> PAGE TEXT:
■ ■ ■ ■
MILAN — Every Sunday morning here a time-warped market springs up in via Armorari and along a triangle of neighboring streets just steps from the great cathedral, the Duomo. On folding tables and the steps of the old post office vendors sell curious ephemera, principally postcards, coins and stamps.
The Mercatino Filatelico e Numismatico was founded in 1938, when Benito Mussolini’s Fascist party — which had come to power on a promise to transform an economically crippled and divided nation into a new Roman empire — still had a fragmented Italy in its grip. By then the country already was two years into an unholy alliance with Nazi Germany and another two away from going to war.
This is prehistoric stuff by the standards of a digital era. Yet for many in a country with a notably aging population, the past is, to paraphrase Faulkner is never dead and not even past.
At the Mercatino Filatelico one can find Fascist period currency adorned with an imperial eagle for 10 euros ($11.13) or, for a little more, a propaganda postcard of the Führer embracing towheaded Hitler youths, if you have a stomach for such things.
■ ■ ■ ■
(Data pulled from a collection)

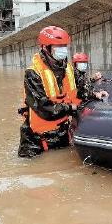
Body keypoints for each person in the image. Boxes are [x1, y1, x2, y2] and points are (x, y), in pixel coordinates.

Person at [18, 26, 81, 158]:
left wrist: (93, 93)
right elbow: (44, 109)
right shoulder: (33, 73)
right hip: (36, 141)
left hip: (62, 134)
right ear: (46, 48)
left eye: (64, 46)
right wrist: (71, 108)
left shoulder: (67, 68)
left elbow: (78, 90)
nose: (63, 50)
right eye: (58, 47)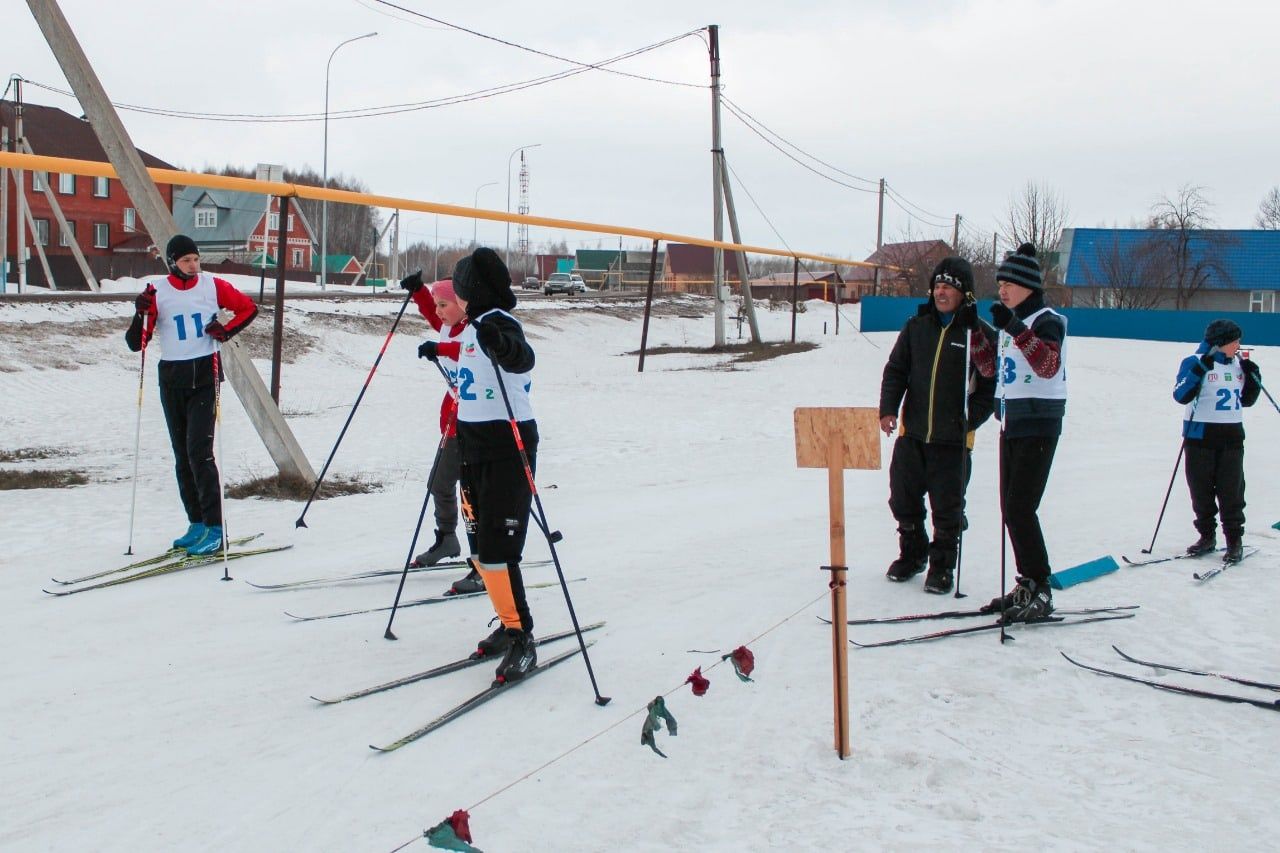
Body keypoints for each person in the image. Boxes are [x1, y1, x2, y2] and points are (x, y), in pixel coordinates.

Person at [418, 247, 540, 684]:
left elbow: (522, 358)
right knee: (479, 551)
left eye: (461, 287)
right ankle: (507, 626)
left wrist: (501, 346)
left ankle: (523, 638)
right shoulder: (471, 328)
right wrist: (438, 348)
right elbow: (458, 352)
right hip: (474, 444)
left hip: (508, 445)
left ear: (473, 291)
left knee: (498, 552)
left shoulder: (500, 325)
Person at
■ ■ ■ ■
> WHAT YOU WILL DO:
Quote the full article about the Sunday stamp and coin market in Milan, word for word. The listing isn't needed for anything here.

> ANSWER TO THIS PROBLEM:
MILAN — Every Sunday morning here a time-warped market springs up in via Armorari and along a triangle of neighboring streets just steps from the great cathedral, the Duomo. On folding tables and the steps of the old post office vendors sell curious ephemera, principally postcards, coins and stamps.
The Mercatino Filatelico e Numismatico was founded in 1938, when Benito Mussolini’s Fascist party — which had come to power on a promise to transform an economically crippled and divided nation into a new Roman empire — still had a fragmented Italy in its grip. By then the country already was two years into an unholy alliance with Nazi Germany and another two away from going to war.
This is prehistoric stuff by the standards of a digital era. Yet for many in a country with a notably aging population, the past is, to paraphrase Faulkner is never dead and not even past.
At the Mercatino Filatelico one can find Fascist period currency adorned with an imperial eagle for 10 euros ($11.13) or, for a little more, a propaganda postcard of the Führer embracing towheaded Hitler youths, if you have a stomach for such things.